Fasse den Artikel über die erste Sitzung des neuen Landtags in zwei Sätzen zusammen.

__TEXTAUSZUG__:
========

Ein Schatten über dem neuen Landtag

von Redaktion

VON MIKE SCHIER

München – Der Morgen beginnt in der Verwaltung des Landtags mit großer Erleichterung. Gegen 9 Uhr trifft die Nachricht ein, dass eine Stunde zuvor der mit Haftbefehl gesuchte neue AfD-Abgeordnete Daniel Halemba gefasst worden ist. In Kirchheim unter Teck, südlich von Stuttgart. Die Fahnder sind ihm offenbar unter anderem mittels Handyortung auf die Spur gekommen. Das erspart dem Hohen Haus eine Menge Ärger: Keine Fahnder an den Eingängen. Keine Bilder einer Festnahme. Die, so ist später zu hören, hätte es ohnehin nicht gegeben. Ilse Aigner als Hausherrin hätte einem Zugriff vor laufenden Kameras nicht zugestimmt. Aber Halemba wäre auf dem Podium gesessen – als jüngster Abgeordneter des Landtags.

Der erste Tag der neuen Legislaturperiode. Eigentlich ist es ein ganz besonderer. 78 neue Abgeordnete, alle haben sich herausgeputzt. Erste Erinnerungsfotos am Rednerpult. Und doch ist diesmal vieles anders. Halemba mag es nicht nach München geschafft haben. Sein Fall aber schwebt über dieser ersten Sitzung. Als die Namen aller Abgeordneten verlesen werden, folgt bei ihm der Zusatz „entschuldigt“. Gelächter. Auch wenn der Vorgang nicht lustig ist.

Im Vorfeld hatten die Juristen intensiv diskutiert: Fällt sein bereits laufendes Verfahren unter die Immunität, die für alle Abgeordneten mit Beginn dieser Sitzung in Kraft tritt? Die Meinungen sind – wie so oft bei Juristen – geteilt. Aber zur Sicherheit ruft Aigner zu Abstimmung und Aussprache auf. Normalerweise eine Sache des Verfassungsausschusses. Den gibt es aber noch nicht. Deshalb muss das Plenum ran, die ganz große Bühne also.

========

__ROHDATEN__:
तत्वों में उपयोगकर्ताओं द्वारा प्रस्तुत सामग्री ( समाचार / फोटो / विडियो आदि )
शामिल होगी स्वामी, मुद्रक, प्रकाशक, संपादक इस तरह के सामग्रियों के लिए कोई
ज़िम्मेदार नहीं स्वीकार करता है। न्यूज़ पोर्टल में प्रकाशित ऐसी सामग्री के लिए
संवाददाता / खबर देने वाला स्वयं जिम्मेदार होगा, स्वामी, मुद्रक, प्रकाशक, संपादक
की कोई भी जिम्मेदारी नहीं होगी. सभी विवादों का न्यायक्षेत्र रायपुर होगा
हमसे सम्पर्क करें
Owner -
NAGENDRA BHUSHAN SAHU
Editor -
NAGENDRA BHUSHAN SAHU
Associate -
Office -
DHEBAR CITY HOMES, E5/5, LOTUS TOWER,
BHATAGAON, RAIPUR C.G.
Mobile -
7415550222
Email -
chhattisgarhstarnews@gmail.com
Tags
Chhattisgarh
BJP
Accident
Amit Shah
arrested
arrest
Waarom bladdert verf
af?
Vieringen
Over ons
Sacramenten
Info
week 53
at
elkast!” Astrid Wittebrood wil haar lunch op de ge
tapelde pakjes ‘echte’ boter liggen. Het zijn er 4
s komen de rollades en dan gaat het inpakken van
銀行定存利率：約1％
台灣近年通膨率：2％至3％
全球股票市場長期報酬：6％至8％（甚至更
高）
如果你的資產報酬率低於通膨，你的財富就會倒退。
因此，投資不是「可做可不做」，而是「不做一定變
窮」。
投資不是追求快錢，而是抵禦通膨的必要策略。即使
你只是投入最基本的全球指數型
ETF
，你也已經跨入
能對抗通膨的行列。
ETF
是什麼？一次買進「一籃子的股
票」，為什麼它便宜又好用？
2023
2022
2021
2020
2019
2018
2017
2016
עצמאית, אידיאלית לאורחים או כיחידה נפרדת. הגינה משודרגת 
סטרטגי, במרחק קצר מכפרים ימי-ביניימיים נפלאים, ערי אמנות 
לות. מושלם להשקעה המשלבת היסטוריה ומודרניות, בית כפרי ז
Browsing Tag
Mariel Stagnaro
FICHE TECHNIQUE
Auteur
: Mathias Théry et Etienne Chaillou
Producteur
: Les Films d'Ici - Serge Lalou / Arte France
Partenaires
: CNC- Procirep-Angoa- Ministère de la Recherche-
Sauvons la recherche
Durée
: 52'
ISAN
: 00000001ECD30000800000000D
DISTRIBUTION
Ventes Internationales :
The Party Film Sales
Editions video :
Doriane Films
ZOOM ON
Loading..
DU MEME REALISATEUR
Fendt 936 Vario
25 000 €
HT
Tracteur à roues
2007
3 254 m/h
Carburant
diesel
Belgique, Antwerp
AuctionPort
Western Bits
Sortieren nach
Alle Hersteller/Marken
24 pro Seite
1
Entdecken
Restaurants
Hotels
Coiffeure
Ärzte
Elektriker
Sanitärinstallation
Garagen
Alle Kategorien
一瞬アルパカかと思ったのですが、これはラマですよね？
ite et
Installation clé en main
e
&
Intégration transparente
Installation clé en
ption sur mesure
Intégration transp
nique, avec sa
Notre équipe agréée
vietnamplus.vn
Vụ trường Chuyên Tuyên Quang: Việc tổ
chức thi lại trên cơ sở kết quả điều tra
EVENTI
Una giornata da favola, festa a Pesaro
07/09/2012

========

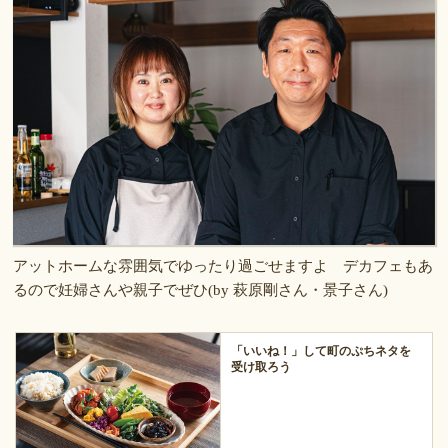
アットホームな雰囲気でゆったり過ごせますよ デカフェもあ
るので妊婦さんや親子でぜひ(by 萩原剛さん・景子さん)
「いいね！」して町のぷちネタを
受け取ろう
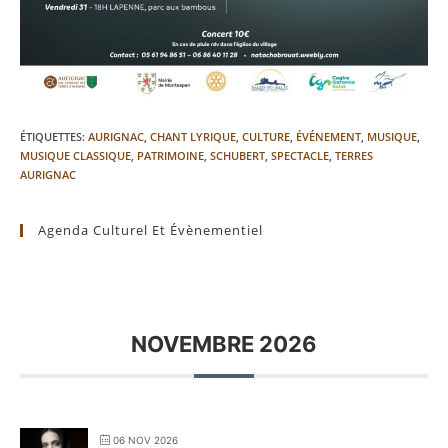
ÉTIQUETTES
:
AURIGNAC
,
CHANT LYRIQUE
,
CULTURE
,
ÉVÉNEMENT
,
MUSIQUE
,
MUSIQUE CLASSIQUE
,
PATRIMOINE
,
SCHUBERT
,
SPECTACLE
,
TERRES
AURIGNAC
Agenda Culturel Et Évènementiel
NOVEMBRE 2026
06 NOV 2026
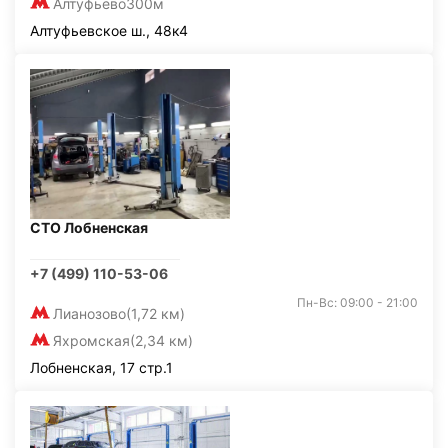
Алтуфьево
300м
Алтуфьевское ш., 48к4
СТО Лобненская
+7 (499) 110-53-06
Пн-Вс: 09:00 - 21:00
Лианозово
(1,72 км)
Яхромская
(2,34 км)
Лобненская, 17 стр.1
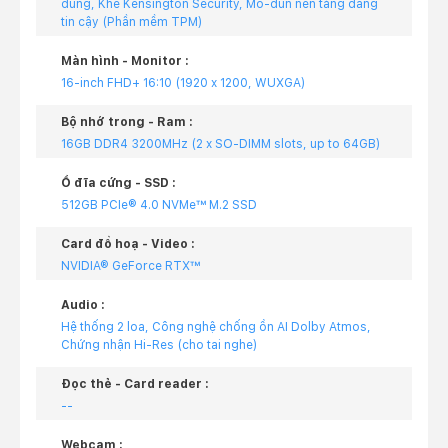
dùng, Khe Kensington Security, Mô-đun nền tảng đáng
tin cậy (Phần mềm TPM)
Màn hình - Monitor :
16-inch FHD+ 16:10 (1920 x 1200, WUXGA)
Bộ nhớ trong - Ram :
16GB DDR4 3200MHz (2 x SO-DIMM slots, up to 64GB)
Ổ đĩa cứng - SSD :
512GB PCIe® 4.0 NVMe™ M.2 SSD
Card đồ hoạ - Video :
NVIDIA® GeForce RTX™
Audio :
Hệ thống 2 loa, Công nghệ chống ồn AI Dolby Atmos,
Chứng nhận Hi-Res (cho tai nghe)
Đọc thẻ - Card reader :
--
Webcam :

========

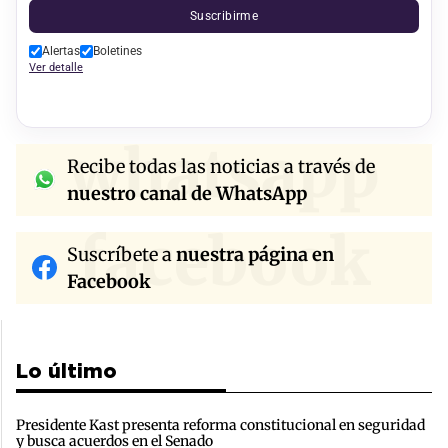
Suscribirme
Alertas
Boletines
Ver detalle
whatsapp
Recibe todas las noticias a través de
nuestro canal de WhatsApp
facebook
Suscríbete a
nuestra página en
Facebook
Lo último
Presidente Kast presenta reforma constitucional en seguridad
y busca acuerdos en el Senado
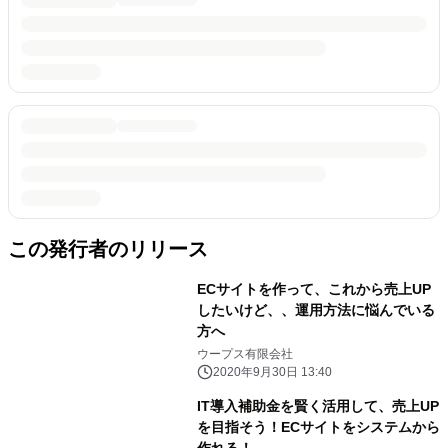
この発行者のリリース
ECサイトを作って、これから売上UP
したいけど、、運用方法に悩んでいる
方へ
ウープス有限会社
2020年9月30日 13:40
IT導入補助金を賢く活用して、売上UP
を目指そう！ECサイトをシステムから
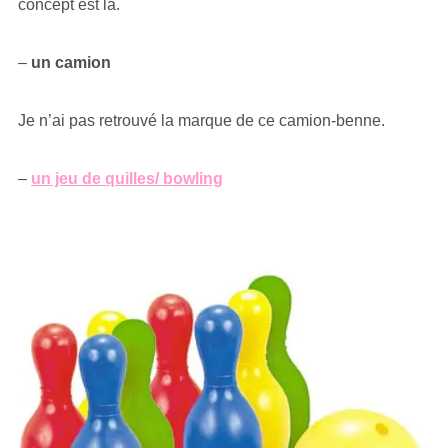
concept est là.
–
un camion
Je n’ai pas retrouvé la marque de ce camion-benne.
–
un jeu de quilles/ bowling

========

__SCHRIFTLICHE ANTWORT__:
Am ersten Sitzungstag des neuen Landtags ist die Verwaltung erleichtert, weil der mit Haftbefehl gesuchte neue AfD-Abgeordnete Daniel Halemba am Morgen in Kirchheim unter Teck gefasst wurde, doch sein Fall schwebt über der Sitzung, und beim Verlesen seines Namens heißt es „entschuldigt“. Weil unter Juristen umstritten ist, ob die mit der Sitzung beginnende Immunität sein laufendes Verfahren erfasst, ruft Ilse Aigner zur Sicherheit das Plenum zu Aussprache und Abstimmung auf, da es den sonst zuständigen Verfassungsausschuss noch nicht gibt.